_PAGE EXCERPT_.
After creating RDD on this sample, there are 96 bytes allocated, perhaps for storing partitions data or something.
The most amount of memory was allocated when I called .collect() method, because I basically collect all data to one node, and, probably because of single-node Spark installation, I'm getting double copy of data (not sure here), which has taken about 23 MB of memory.
Interesting moment happens after modifying neighbors' arrays, which requires additional 4 MB of memory to store them.
Let me try to address the different questions here:
RDD is a parallel dataset, which I'm making from main collection using
parallelize() method and I've discovered, that modifying source
collection will take affect on created RDD as well.
RDDs are parallel, distributed datasets. parallelize lets you take a local collection and distribute it over a cluster. The current behavior you are observing that when mutating the underlying objects the RDD representation also mutates is only because the program is currently running in 1 node. In a cluster that behavior would not be possible.
Immutability is key to distribute a computation either 'vertically': over several cores of the same processor or 'horizontally': over several machines in a cluster.
I didn't found the way to update the graph structure using RDD
methods
To achieve that you will need to re-think the graph structure in terms of a distributed collection. In the current OO model, each Vertex contains their own list of adjacent vertices and require mutation of the object in order to build up the graph.

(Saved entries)
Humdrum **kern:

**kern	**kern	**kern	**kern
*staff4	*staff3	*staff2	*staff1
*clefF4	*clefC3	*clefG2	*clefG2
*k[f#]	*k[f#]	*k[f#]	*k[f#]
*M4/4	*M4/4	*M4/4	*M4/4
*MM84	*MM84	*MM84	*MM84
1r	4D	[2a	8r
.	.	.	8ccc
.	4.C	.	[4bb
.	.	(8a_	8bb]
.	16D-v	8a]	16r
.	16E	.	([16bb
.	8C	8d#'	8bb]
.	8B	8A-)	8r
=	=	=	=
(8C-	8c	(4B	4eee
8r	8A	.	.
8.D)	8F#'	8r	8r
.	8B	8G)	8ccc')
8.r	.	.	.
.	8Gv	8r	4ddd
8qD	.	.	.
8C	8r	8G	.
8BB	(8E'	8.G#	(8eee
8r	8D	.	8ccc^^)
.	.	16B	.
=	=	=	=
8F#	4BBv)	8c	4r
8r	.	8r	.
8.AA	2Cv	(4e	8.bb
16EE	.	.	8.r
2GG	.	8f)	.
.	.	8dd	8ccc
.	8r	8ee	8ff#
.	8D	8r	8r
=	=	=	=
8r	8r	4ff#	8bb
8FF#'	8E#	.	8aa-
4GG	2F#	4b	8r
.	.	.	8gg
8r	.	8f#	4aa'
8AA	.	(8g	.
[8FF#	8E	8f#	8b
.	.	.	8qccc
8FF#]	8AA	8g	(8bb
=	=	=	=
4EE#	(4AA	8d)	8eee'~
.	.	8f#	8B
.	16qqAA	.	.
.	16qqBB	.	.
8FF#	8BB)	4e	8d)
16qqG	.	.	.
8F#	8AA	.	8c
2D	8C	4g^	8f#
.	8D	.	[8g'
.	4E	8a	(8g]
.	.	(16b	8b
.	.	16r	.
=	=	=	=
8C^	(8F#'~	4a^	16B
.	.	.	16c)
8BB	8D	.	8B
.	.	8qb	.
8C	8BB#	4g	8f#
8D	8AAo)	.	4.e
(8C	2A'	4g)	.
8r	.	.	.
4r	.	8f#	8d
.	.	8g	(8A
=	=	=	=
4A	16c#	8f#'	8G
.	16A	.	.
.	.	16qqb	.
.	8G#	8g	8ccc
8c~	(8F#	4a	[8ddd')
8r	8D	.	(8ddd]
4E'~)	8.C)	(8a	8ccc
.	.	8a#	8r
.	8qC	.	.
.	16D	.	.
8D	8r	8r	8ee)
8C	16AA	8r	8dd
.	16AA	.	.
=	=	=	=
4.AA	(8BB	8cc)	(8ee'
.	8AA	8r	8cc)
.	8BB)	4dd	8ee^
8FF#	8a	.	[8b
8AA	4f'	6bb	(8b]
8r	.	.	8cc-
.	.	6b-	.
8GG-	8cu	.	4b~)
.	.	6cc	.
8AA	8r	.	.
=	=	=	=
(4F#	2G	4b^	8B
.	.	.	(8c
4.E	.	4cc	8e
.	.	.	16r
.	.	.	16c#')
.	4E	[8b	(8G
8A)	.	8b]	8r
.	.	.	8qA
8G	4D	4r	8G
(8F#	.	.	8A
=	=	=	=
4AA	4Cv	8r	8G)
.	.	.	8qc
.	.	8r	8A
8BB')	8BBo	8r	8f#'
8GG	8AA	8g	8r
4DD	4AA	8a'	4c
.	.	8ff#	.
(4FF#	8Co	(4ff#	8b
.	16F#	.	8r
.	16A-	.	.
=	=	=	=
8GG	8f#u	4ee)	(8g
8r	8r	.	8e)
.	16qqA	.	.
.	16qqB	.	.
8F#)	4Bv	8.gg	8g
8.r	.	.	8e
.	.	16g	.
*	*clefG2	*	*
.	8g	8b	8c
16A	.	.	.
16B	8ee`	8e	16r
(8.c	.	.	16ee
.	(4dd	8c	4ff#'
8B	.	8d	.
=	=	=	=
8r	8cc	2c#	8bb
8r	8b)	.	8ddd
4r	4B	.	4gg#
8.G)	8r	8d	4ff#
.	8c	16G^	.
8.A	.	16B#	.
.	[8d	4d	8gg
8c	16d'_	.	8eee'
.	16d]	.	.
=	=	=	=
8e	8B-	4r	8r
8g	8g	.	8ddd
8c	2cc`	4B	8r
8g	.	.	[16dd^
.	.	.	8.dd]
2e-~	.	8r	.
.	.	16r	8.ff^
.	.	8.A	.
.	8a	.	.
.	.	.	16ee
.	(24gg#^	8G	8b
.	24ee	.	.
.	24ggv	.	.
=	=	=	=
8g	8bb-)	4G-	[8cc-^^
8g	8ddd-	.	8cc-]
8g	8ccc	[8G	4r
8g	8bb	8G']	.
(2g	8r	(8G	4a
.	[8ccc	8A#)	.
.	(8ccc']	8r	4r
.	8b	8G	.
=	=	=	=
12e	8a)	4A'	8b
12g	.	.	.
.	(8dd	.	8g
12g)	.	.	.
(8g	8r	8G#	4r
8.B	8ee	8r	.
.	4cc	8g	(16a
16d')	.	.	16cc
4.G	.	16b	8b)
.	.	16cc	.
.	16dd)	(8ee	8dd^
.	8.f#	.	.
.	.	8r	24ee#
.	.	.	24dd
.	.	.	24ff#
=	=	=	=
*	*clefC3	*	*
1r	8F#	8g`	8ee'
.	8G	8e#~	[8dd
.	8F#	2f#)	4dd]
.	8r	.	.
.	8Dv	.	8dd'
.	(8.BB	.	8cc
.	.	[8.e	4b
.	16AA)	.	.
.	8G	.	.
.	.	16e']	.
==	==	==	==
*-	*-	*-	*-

_EXERCISE REQUIREMENTS_. Rewrite the Spark RDD excerpt starting at the words "The most amount" and ending after "MB of memory.", swapping "memory" for "RAM".

_ANSWER BOX_.
The most amount of RAM was allocated when I called .collect() method, because I basically collect all data to one node, and, probably because of single-node Spark installation, I'm getting double copy of data (not sure here), which has taken about 23 MB of RAM.